1 tablespoon canola oil
1 1/2 cups chopped onion
1 cup chopped carrot
1/2 cup chopped celery
1 garlic clove, minced
1.1 ounces all-purpose flour (about 1/4 cup)
1/4 teaspoon kosher salt
1/4 teaspoon black pepper
4 cups unsalted chicken stock (such as Swanson)
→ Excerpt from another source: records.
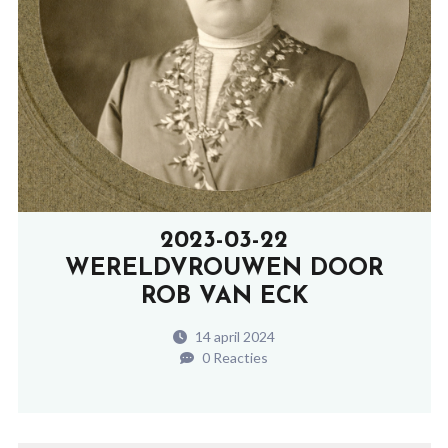
2023-03-22
WERELDVROUWEN DOOR
ROB VAN ECK
14 april 2024
0 Reacties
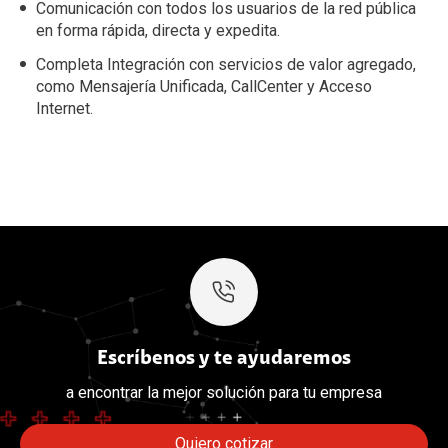
Comunicación con todos los usuarios de la red pública
en forma rápida, directa y expedita.
Completa Integración con servicios de valor agregado,
como Mensajería Unificada, CallCenter y Acceso
Internet.
Escríbenos y te ayudaremos
a encontrar la mejor solución para tu empresa
Quiero cotizar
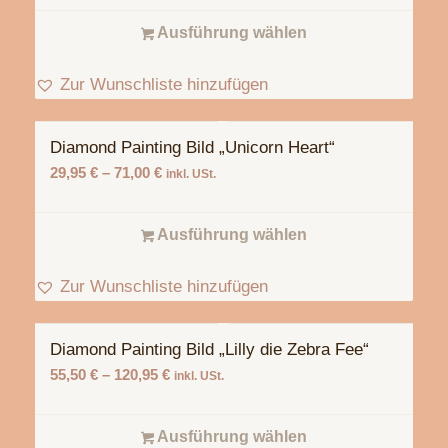
Ausführung wählen
Zur Wunschliste hinzufügen
Diamond Painting Bild „Unicorn Heart“
29,95
€
–
71,00
€
inkl. USt.
Ausführung wählen
Zur Wunschliste hinzufügen
Diamond Painting Bild „Lilly die Zebra Fee“
55,50
€
–
120,95
€
inkl. USt.
Ausführung wählen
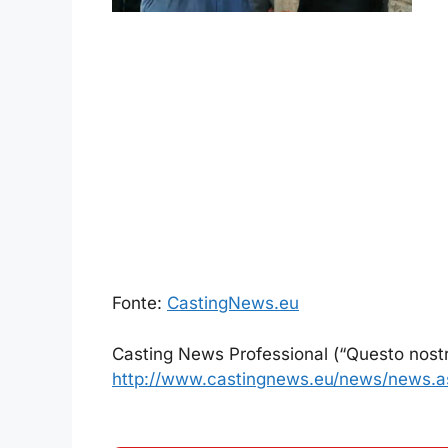
Fonte:
CastingNews.eu
Casting News Professional (“Questo nostr
http://www.castingnews.eu/news/news.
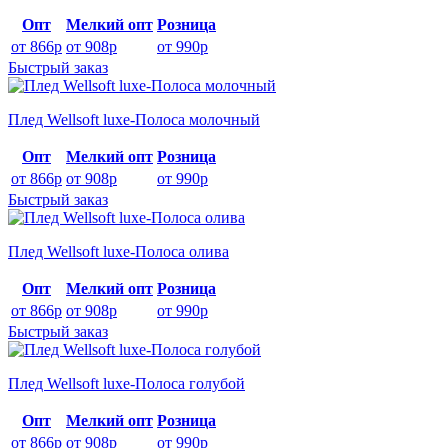
Опт
Мелкий опт
Розница
от 866р
от 908р
от 990р
Быстрый заказ
Плед Wellsoft luxe-Полоса молочный
Опт
Мелкий опт
Розница
от 866р
от 908р
от 990р
Быстрый заказ
Плед Wellsoft luxe-Полоса олива
Опт
Мелкий опт
Розница
от 866р
от 908р
от 990р
Быстрый заказ
Плед Wellsoft luxe-Полоса голубой
Опт
Мелкий опт
Розница
от 866р
от 908р
от 990р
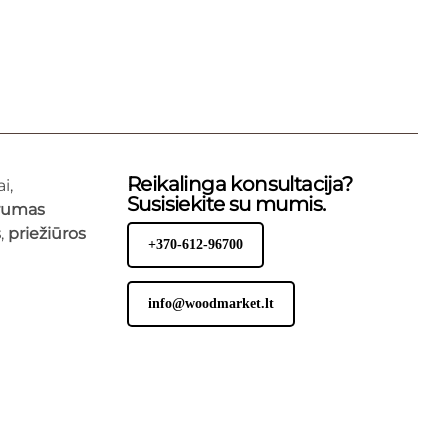
Reikalinga konsultacija?
i,
Susisiekite su mumis.
rumas
s
,
priežiūros
+370-612-96700
info@woodmarket.lt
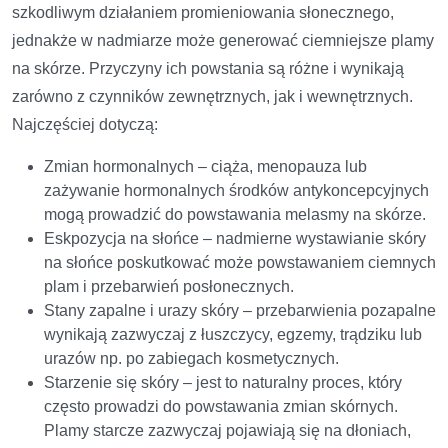
szkodliwym działaniem promieniowania słonecznego,
jednakże w nadmiarze może generować ciemniejsze plamy
na skórze. Przyczyny ich powstania są różne i wynikają
zarówno z czynników zewnętrznych, jak i wewnętrznych.
Najczęściej dotyczą:
Zmian hormonalnych – ciąża, menopauza lub
zażywanie hormonalnych środków antykoncepcyjnych
mogą prowadzić do powstawania melasmy na skórze.
Eskpozycja na słońce – nadmierne wystawianie skóry
na słońce poskutkować może powstawaniem ciemnych
plam i przebarwień posłonecznych.
Stany zapalne i urazy skóry – przebarwienia pozapalne
wynikają zazwyczaj z łuszczycy, egzemy, trądziku lub
urazów np. po zabiegach kosmetycznych.
Starzenie się skóry – jest to naturalny proces, który
często prowadzi do powstawania zmian skórnych.
Plamy starcze zazwyczaj pojawiają się na dłoniach,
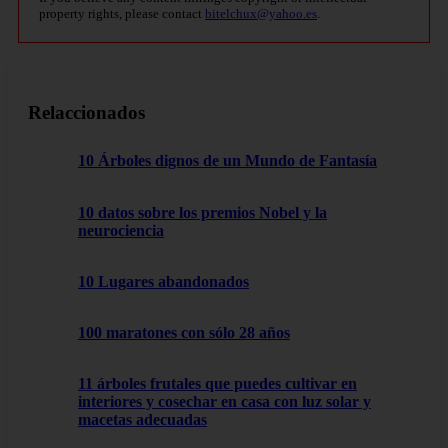
property rights, please contact
bitelchux@yahoo.es
.
Relaccionados
10 Árboles dignos de un Mundo de Fantasía
10 datos sobre los premios Nobel y la
neurociencia
10 Lugares abandonados
100 maratones con sólo 28 años
11 árboles frutales que puedes cultivar en
interiores y cosechar en casa con luz solar y
macetas adecuadas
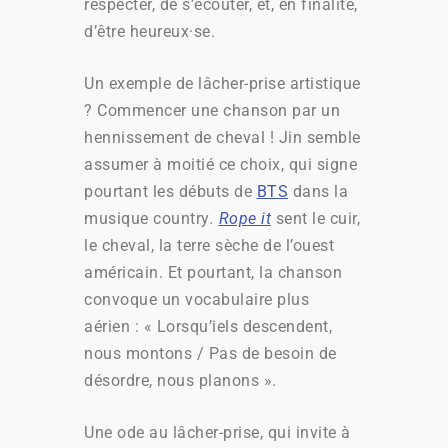
respecter, de s’écouter, et, en finalité,
d’être
heureux·se
.
Un exemple de lâcher-prise artistique
? Commencer une chanson par un
hennissement de cheval ! Jin semble
assumer à moitié ce choix, qui signe
pourtant les débuts de
BTS
dans la
musique country
.
Rope it
sent le cuir,
le cheval, la terre sèche de l’ouest
américain. Et pourtant, la chanson
convoque un vocabulaire plus
aérien : « Lorsqu’iels descendent,
nous montons / Pas de besoin de
désordre, nous planons ».
Une ode au lâcher-prise, qui invite à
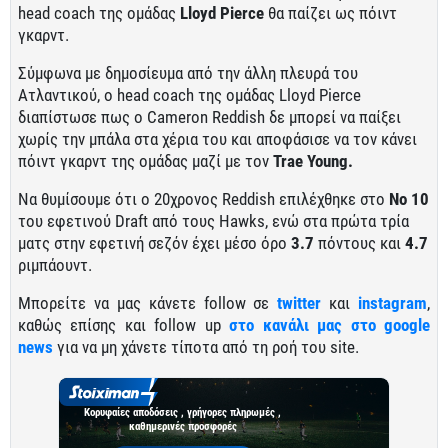
head coach της ομάδας
Lloyd Pierce
θα παίζει ως πόιντ
γκαρντ.
Σύμφωνα με δημοσίευμα από την άλλη πλευρά του
Ατλαντικού, ο head coach της ομάδας Lloyd Pierce
διαπίστωσε πως ο Cameron Reddish δε μπορεί να παίξει
χωρίς την μπάλα στα χέρια του και αποφάσισε να τον κάνει
πόιντ γκαρντ της ομάδας μαζί με τον
Trae Young.
Να θυμίσουμε ότι ο 20χρονος Reddish επιλέχθηκε στο
Νο 10
του εφετινού Draft από τους Hawks, ενώ στα πρώτα τρία
ματς στην εφετινή σεζόν έχει μέσο όρο
3.7
πόντους και
4.7
ριμπάουντ.
Μπορείτε να μας κάνετε follow σε
twitter
και
instagram
,
καθώς επίσης και follow up
στο κανάλι μας στο google
news
για να μη χάνετε τίποτα από τη ροή του site.
Κορυφαίες αποδόσεις , γρήγορες πληρωμές ,
καθημερινές προσφορές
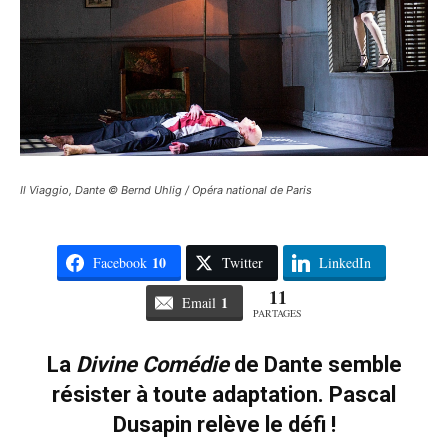
Il Viaggio, Dante © Bernd Uhlig / Opéra national de Paris
10
Facebook
Twitter
LinkedIn
11
1
Email
PARTAGES
La
Divine Comédie
de Dante semble
résister à toute adaptation. Pascal
Dusapin relève le défi !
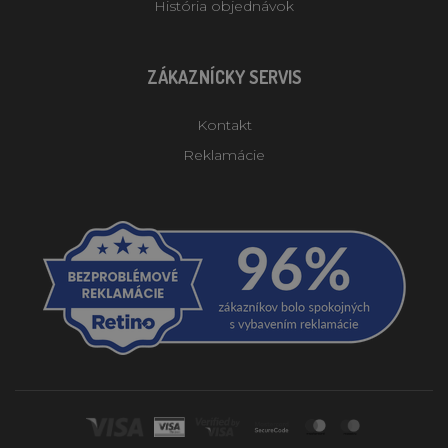
História objednávok
ZÁKAZNÍCKY SERVIS
Kontakt
Reklamácie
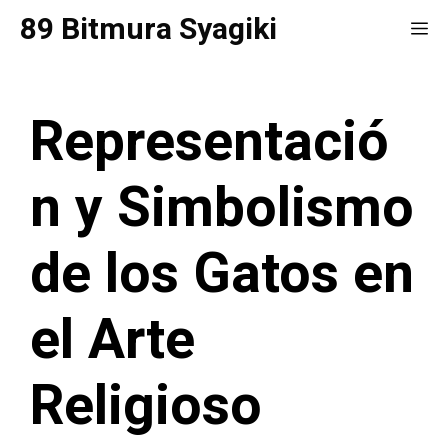
Saltar
89 Bitmura Syagiki
Me
al
contenido
Representació
n y Simbolismo
de los Gatos en
el Arte
Religioso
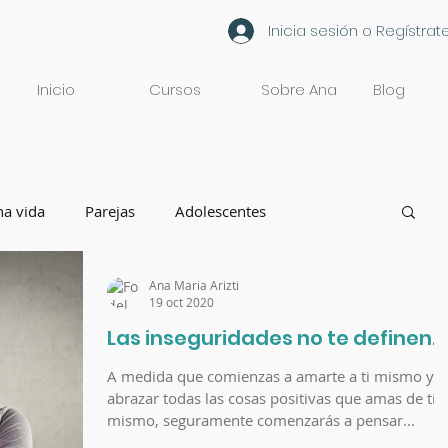
Inicia sesión o Regístrat
Inicio
Cursos
Sobre Ana
Blog
a vida
Parejas
Adolescentes
Ana Maria Arizti
19 oct 2020
Las inseguridades no te definen.
A medida que comienzas a amarte a ti mismo y a
abrazar todas las cosas positivas que amas de ti
mismo, seguramente comenzarás a pensar...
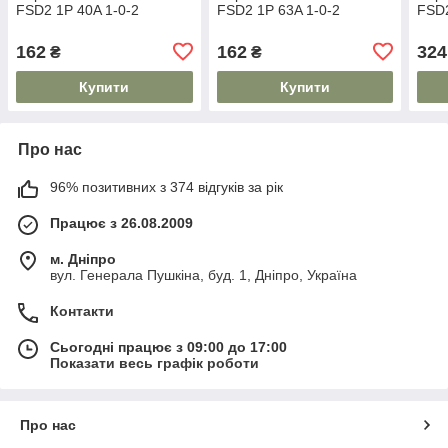
FSD2 1P 40A 1-0-2
FSD2 1P 63A 1-0-2
FSD2
162
162
324
₴
₴
Купити
Купити
Про нас
96% позитивних з 374 відгуків за рік
Працює з 26.08.2009
м. Дніпро
вул. Генерала Пушкіна, буд. 1, Дніпро, Україна
Контакти
Сьогодні працює з 09:00 до 17:00
Показати весь графік роботи
Про нас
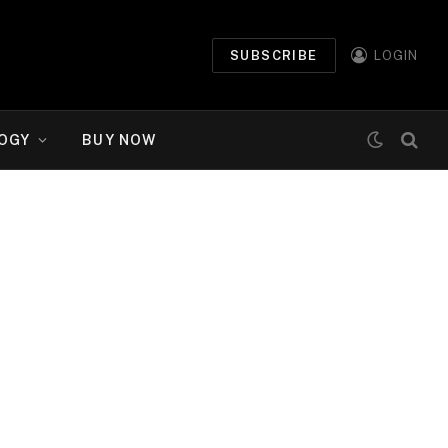
SUBSCRIBE
LOGIN
OGY
BUY NOW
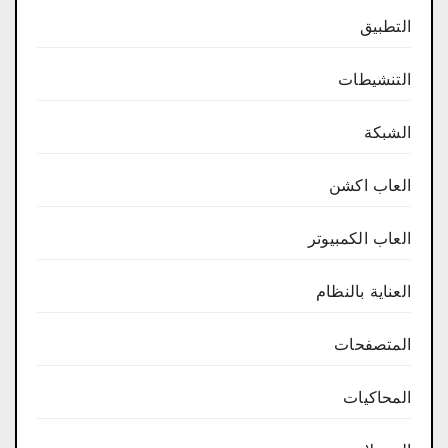
التطبيق
التنشيطات
الشبكة
العاب اكشن
العاب الكمبيوتر
العناية بالنظام
المتصفحات
المحاكيات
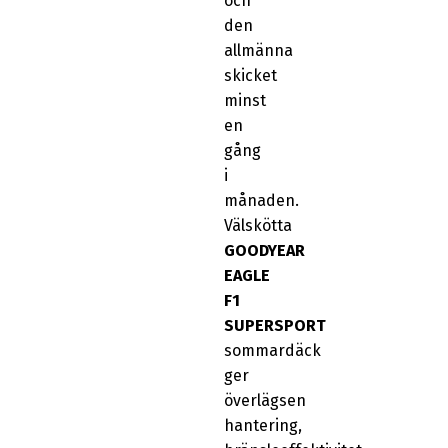
och
den
allmänna
skicket
minst
en
gång
i
månaden.
Välskötta
GOODYEAR
EAGLE
F1
SUPERSPORT
sommardäck
ger
överlägsen
hantering,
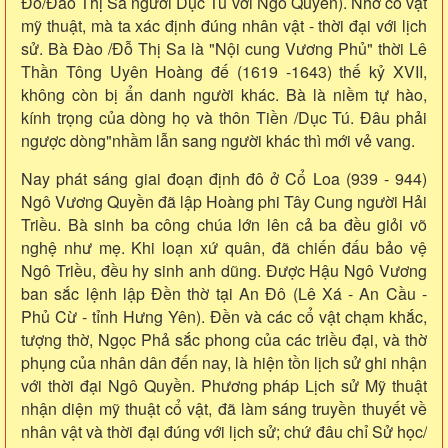
Đỗ/Đào Thị Sa người Dục Tú với Ngô Quyền). Nhờ cổ vật
mỹ thuật, mà ta xác định đúng nhân vật - thời đại với lịch
sử. Bà Đào /Đỗ Thị Sa là "Nội cung Vương Phủ" thời Lê
Thần Tông Uyên Hoàng đế (1619 -1643) thế kỷ XVII,
không còn bị ẩn danh người khác. Bà là niềm tự hào,
kính trọng của dòng họ và thôn Tiền /Dục Tú. Đâu phải
ngược dòng"nhầm lẫn sang người khác thì mới vẻ vang.
Nay phát sáng giai đoạn định đô ở Cổ Loa (939 - 944)
Ngô Vương Quyền đã lập Hoàng phi Tây Cung người Hải
Triều. Bà sinh ba công chúa lớn lên cả ba đều giỏi võ
nghệ như mẹ. Khi loạn xứ quân, đã chiến đấu bảo vệ
Ngô Triều, đều hy sinh anh dũng. Được Hậu Ngô Vương
ban sắc lệnh lập Đền thờ tại An Đô (Lê Xá - An Cầu -
Phủ Cừ - tỉnh Hưng Yên). Đền và các cổ vật chạm khắc,
tượng thờ, Ngọc Phả sắc phong của các triều đại, và thờ
phụng của nhân dân đến nay, là hiện tồn lịch sử ghi nhận
với thời đại Ngô Quyền. Phương pháp Lịch sử Mỹ thuật
nhận diện mỹ thuật cổ vật, đã làm sáng truyền thuyết về
nhân vật và thời đại đúng với lịch sử; chứ đâu chỉ Sử học/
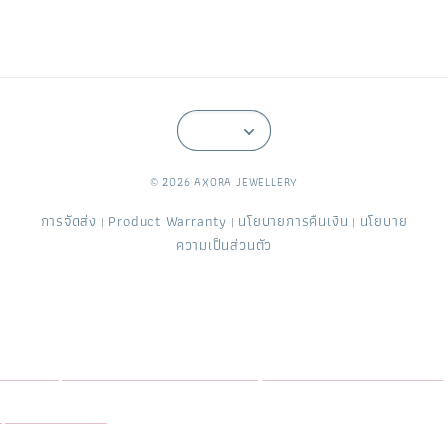
© 2026 AXORA JEWELLERY
การจัดส่ง
Product Warranty
นโยบายการคืนเงิน
นโยบาย
|
|
|
ความเป็นส่วนตัว
Axora Jewellery อะซอร่า จิวเวลรี่ ร้านออกแบบสั่งทำเครื่องประดับพลอย อัญมณี ทับทิม ไพลิน มรกต สปิเนล พลอยจันท์ ดีไซน์เฉพาะ
คุณ โรงงานจิวเวลรี่ ขึ้นตัวเรือน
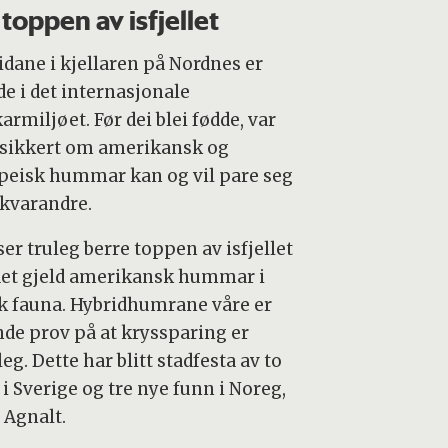
 toppen av isfjellet
idane i kjellaren på Nordnes er
de i det internasjonale
armiljøet. Før dei blei fødde, var
usikkert om amerikansk og
peisk hummar kan og vil pare seg
kvarandre.
ser truleg berre toppen av isfjellet
det gjeld amerikansk hummar i
k fauna. Hybridhumrane våre er
nde prov på at kryssparing er
g. Dette har blitt stadfesta av to
i Sverige og tre nye funn i Noreg,
 Agnalt.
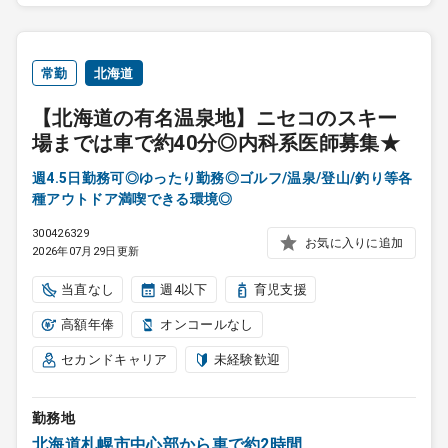
常勤
北海道
【北海道の有名温泉地】ニセコのスキー
場までは車で約40分◎内科系医師募集★
週4.5日勤務可◎ゆったり勤務◎ゴルフ/温泉/登山/釣り等各
種アウトドア満喫できる環境◎
300426329
お気に入りに追加
2026年07月29日更新
当直なし
週4以下
育児支援
高額年俸
オンコールなし
セカンドキャリア
未経験歓迎
勤務地
北海道札幌市中心部から車で約2時間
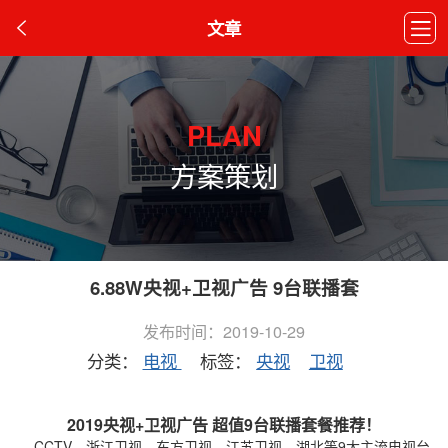
文章
PLAN
方案策划
6.88W央视+卫视广告 9台联播套
发布时间：2019-10-29
分类：
电视
标签：
央视
卫视
2019央视+卫视广告 超值9台
联播
套餐推荐！
CCTV、浙江卫视、东方卫视、江苏卫视、湖北等9大主流电视台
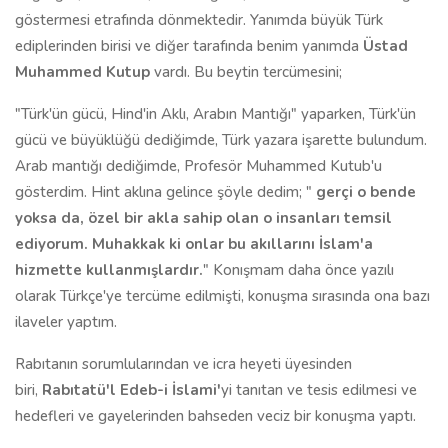
göstermesi etrafında dönmektedir. Yanımda büyük Türk
ediplerinden birisi ve diğer tarafında benim yanımda
Üstad
Muhammed Kutup
vardı. Bu beytin tercümesini;
"Türk'ün gücü, Hind'in Aklı, Arabın Mantığı" yaparken, Türk'ün
gücü ve büyüklüğü dediğimde, Türk yazara işarette bulundum.
Arab mantığı dediğimde, Profesör Muhammed Kutub'u
gösterdim. Hint aklına gelince şöyle dedim; "
gerçi o bende
yoksa da, özel bir akla sahip olan o insanları temsil
ediyorum. Muhakkak ki onlar bu akıllarını İslam'a
hizmette kullanmışlardır.
" Konışmam daha önce yazılı
olarak Türkçe'ye tercüme edilmişti, konuşma sırasında ona bazı
ilaveler yaptım.
Rabıtanın sorumlularından ve icra heyeti üyesinden
biri,
Rabıtatü'l Edeb-i İslami'
yi tanıtan ve tesis edilmesi ve
hedefleri ve gayelerinden bahseden veciz bir konuşma yaptı.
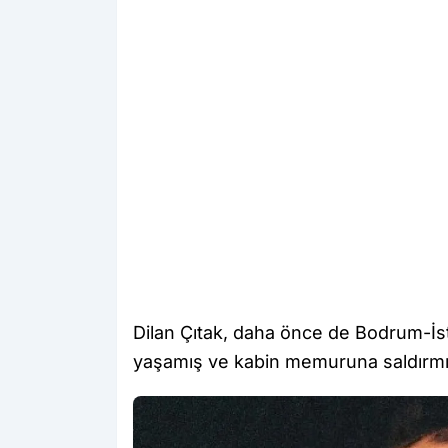
Dilan Çıtak, daha önce de Bodrum-İst
yaşamış ve kabin memuruna saldırmış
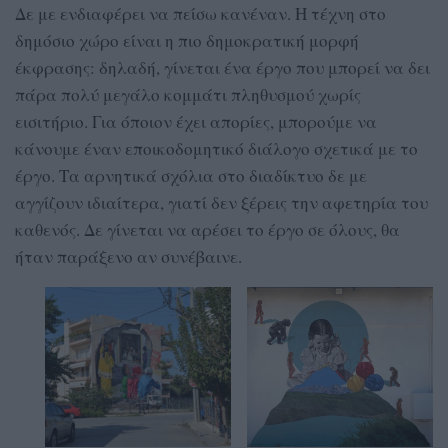
Δε με ενδιαφέρει να πείσω κανέναν. Η τέχνη στο
δημόσιο χώρο είναι η πιο δημοκρατική μορφή
έκφρασης: δηλαδή, γίνεται ένα έργο που μπορεί να δει
πάρα πολύ μεγάλο κομμάτι πληθυσμού χωρίς
εισιτήριο. Για όποιον έχει απορίες, μπορούμε να
κάνουμε έναν εποικοδομητικό διάλογο σχετικά με το
έργο. Τα αρνητικά σχόλια στο διαδίκτυο δε με
αγγίζουν ιδιαίτερα, γιατί δεν ξέρεις την αφετηρία του
καθενός. Δε γίνεται να αρέσει το έργο σε όλους, θα
ήταν παράξενο αν συνέβαινε.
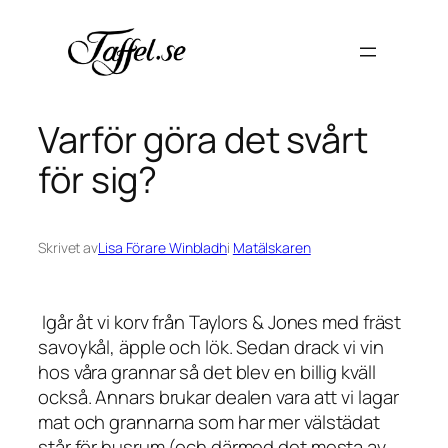
Hoppa
till
innehåll
Varför göra det svårt
för sig?
Skrivet av
Lisa Förare Winbladh
i
Matälskaren
Igår åt vi korv från Taylors & Jones med fräst
savoykål, äpple och lök. Sedan drack vi vin
hos våra grannar så det blev en billig kväll
också. Annars brukar dealen vara att vi lagar
mat och grannarna som har mer välstädat
står för husrum (och därmed det mesta av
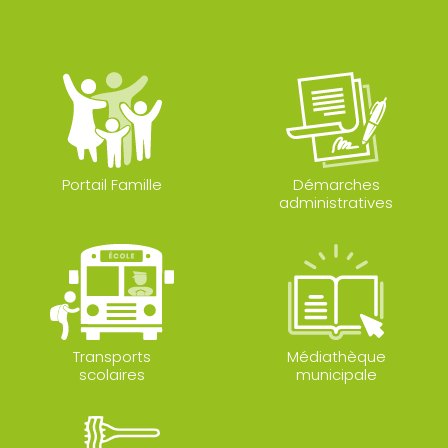
Portail Famille
Démarches
administratives
Transports
Médiathèque
scolaires
municipale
2 cups shredded cooked chicken breast
1 cup frozen green peas, thawed
1 (3/4-ounce) package fresh poultry blend herbs
Cooking spray
1/2 package refrigerated pie dough

Instructions

Preheat oven to 425 °.
To prepare filling, heat oil in a large saucepan over medium-high heat. Add onion, carrot, and celery; sauté 4 minutes. Add garlic; sauté 30 seconds. Weigh or lightly spoon 1. 1 ounces (1/4 cup) flour into a dry measuring cup; level with a knife. Stir flour, salt, and pepper into vegetables; cook 1 minute, stirring constantly. Stir in stock; bring to a boil. Reduce heat to medium; simmer 8 minutes, stirring occasionally. Stir in chicken and peas; simmer 5 minutes. Remove from heat. Remove rosemary from herb package; reserve for another use. Strip leaves from stems of remaining herbs; chop leaves to measure 2 tablespoons. Stir herbs into filling. Pour filling in a 2-quart baking dish or cast-iron skillet coated with cooking spray.
Cut a 9-inch circle of refrigerated pie dough into 3/4-inch-wide strips. Weave strips over filling; coat with cooking spray. Bake at 425 ° for 30 minutes. May be prepared in 6 (10-ounce) ramekins.